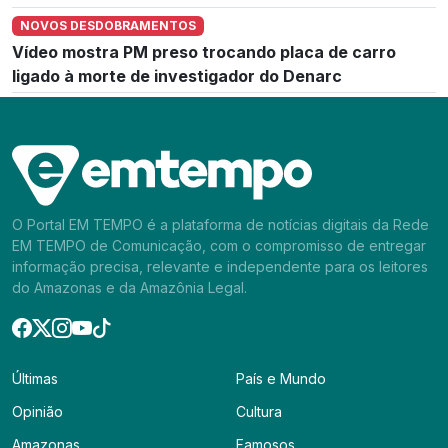
NOVOS DESDOBRAMENTOS
Vídeo mostra PM preso trocando placa de carro
ligado à morte de investigador do Denarc
O Portal EM TEMPO é a plataforma de notícias digitais da Rede
EM TEMPO de Comunicação, com o compromisso de entregar
informação precisa, relevante e independente para os leitores
do Amazonas e da Amazônia Legal.
Últimas
País e Mundo
Opinião
Cultura
Amazonas
Famosos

****

> _Problem description_: Lines containing the string "Amazonas" are the ones to copy from the entries above.

> _Completed exercise_:
do Amazonas e da Amazônia Legal.
Amazonas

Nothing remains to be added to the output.